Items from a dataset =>
====
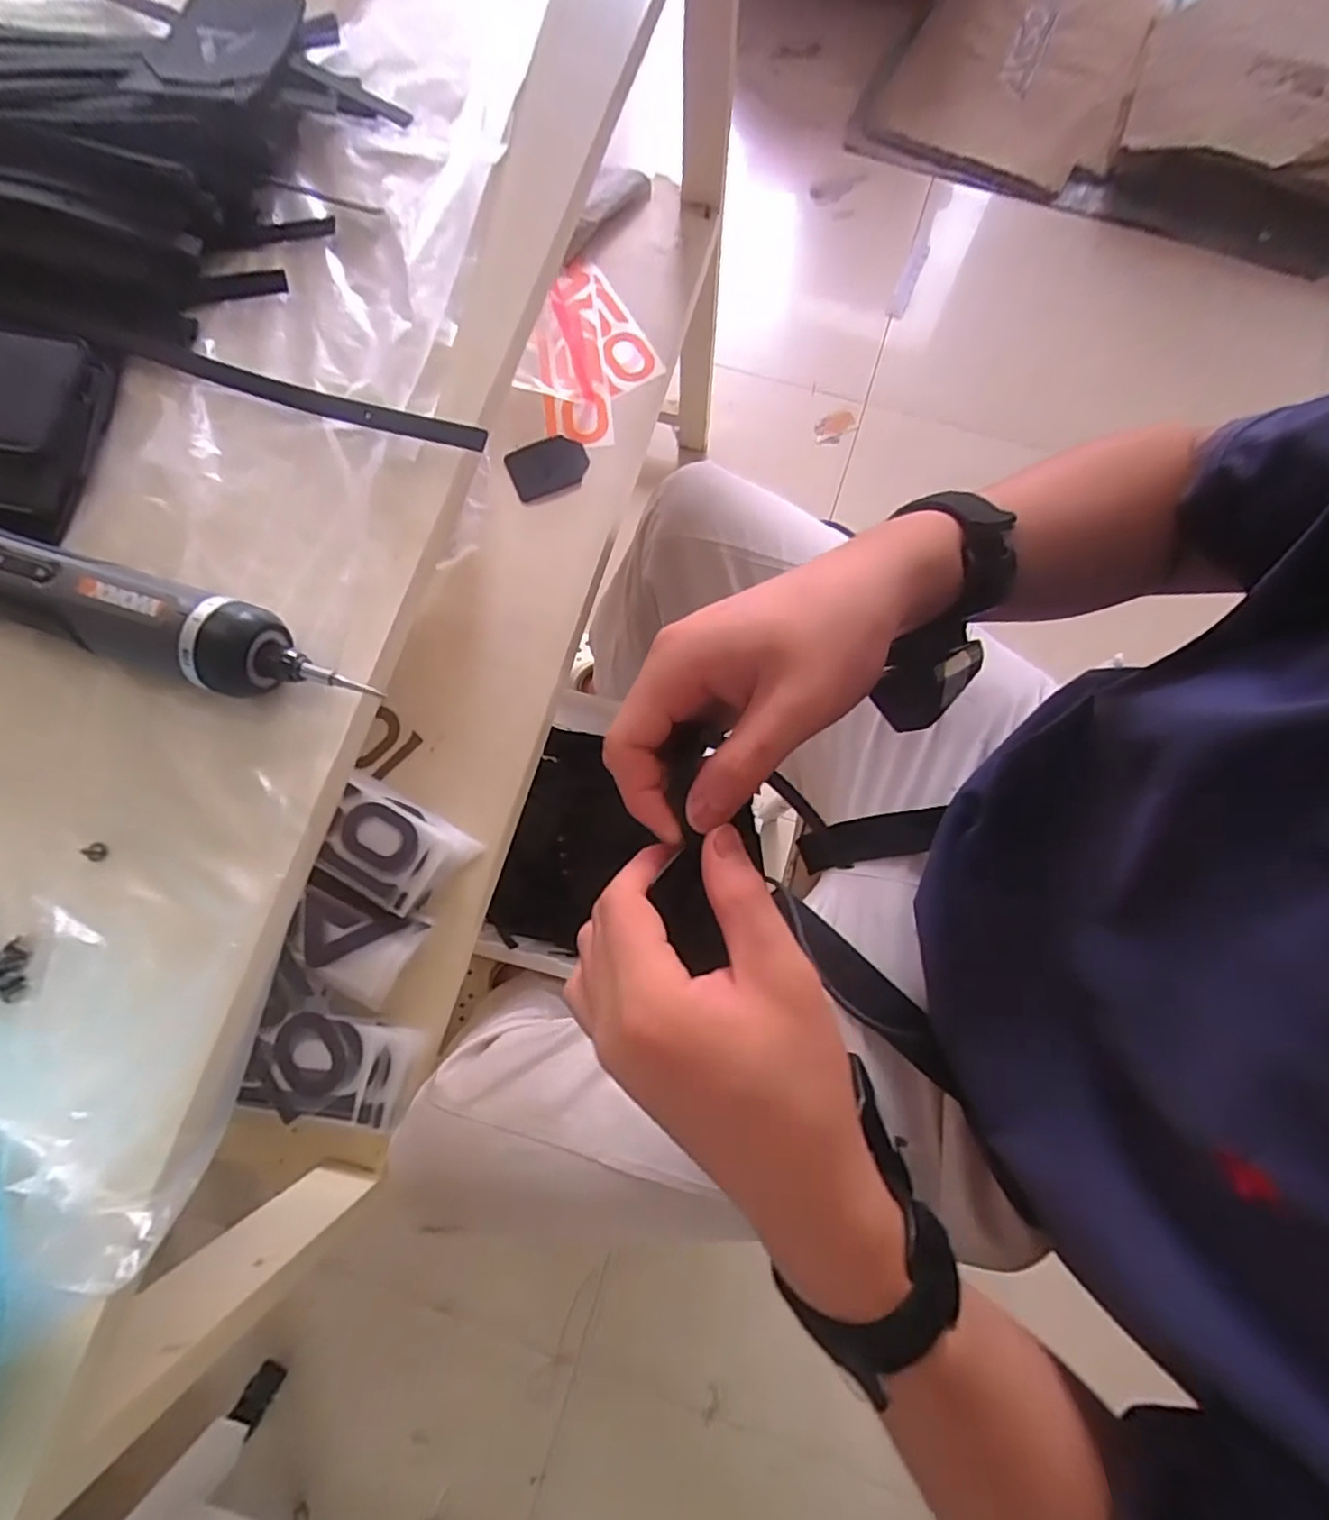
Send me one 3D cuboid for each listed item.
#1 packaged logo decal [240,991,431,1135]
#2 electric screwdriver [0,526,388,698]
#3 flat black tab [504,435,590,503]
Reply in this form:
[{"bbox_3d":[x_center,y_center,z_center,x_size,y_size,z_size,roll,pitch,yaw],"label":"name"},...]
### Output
[{"bbox_3d":[-0.278,0.258,0.557,0.133,0.015,0.085,14,71,-1],"label":"packaged logo decal"},{"bbox_3d":[-0.213,-0.057,0.266,0.196,0.038,0.036,18,77,5],"label":"electric screwdriver"},{"bbox_3d":[-0.127,-0.321,0.726,0.084,0.010,0.070,-22,77,-4],"label":"flat black tab"}]

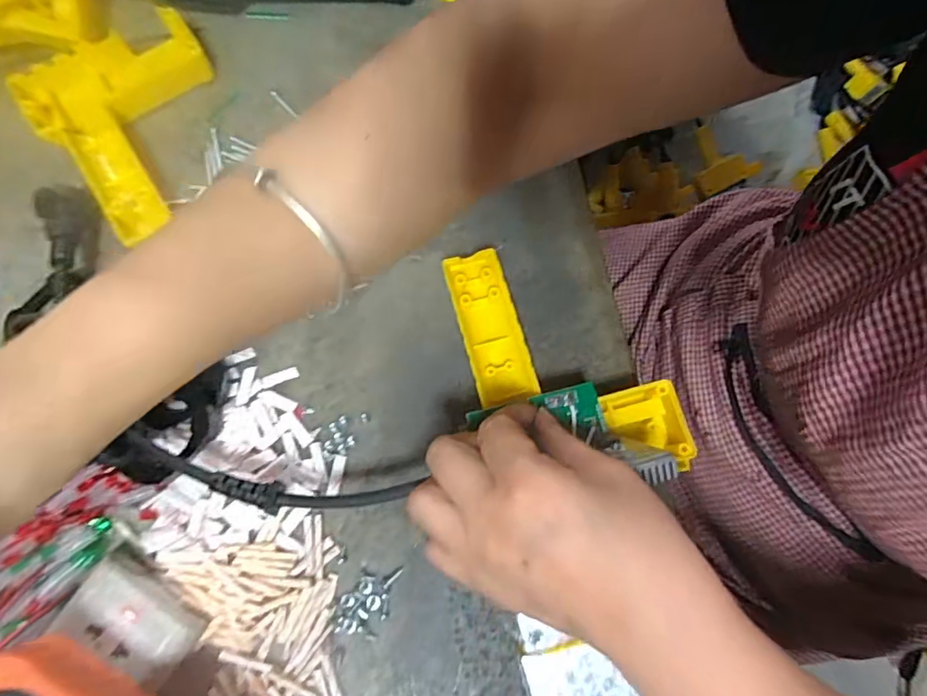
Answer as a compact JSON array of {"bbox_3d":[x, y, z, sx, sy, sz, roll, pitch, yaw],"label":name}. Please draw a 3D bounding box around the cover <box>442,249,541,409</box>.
====
WHAT THE TASK ASKS => Transcribe the records above exactly and drop every picture.

SOLUTION FOR THIS PROBLEM =>
Send me one 3D cuboid for each listed item.
#1 packaged logo decal [240,991,431,1135]
#2 electric screwdriver [0,526,388,698]
#3 flat black tab [504,435,590,503]
Reply in this form:
[{"bbox_3d":[x_center,y_center,z_center,x_size,y_size,z_size,roll,pitch,yaw],"label":"name"},...]
### Output
[{"bbox_3d":[-0.278,0.258,0.557,0.133,0.015,0.085,14,71,-1],"label":"packaged logo decal"},{"bbox_3d":[-0.213,-0.057,0.266,0.196,0.038,0.036,18,77,5],"label":"electric screwdriver"},{"bbox_3d":[-0.127,-0.321,0.726,0.084,0.010,0.070,-22,77,-4],"label":"flat black tab"}]

Answer as a compact JSON array of {"bbox_3d":[x, y, z, sx, sy, sz, roll, pitch, yaw],"label":name}. Please draw a 3D bounding box around the cover <box>442,249,541,409</box>.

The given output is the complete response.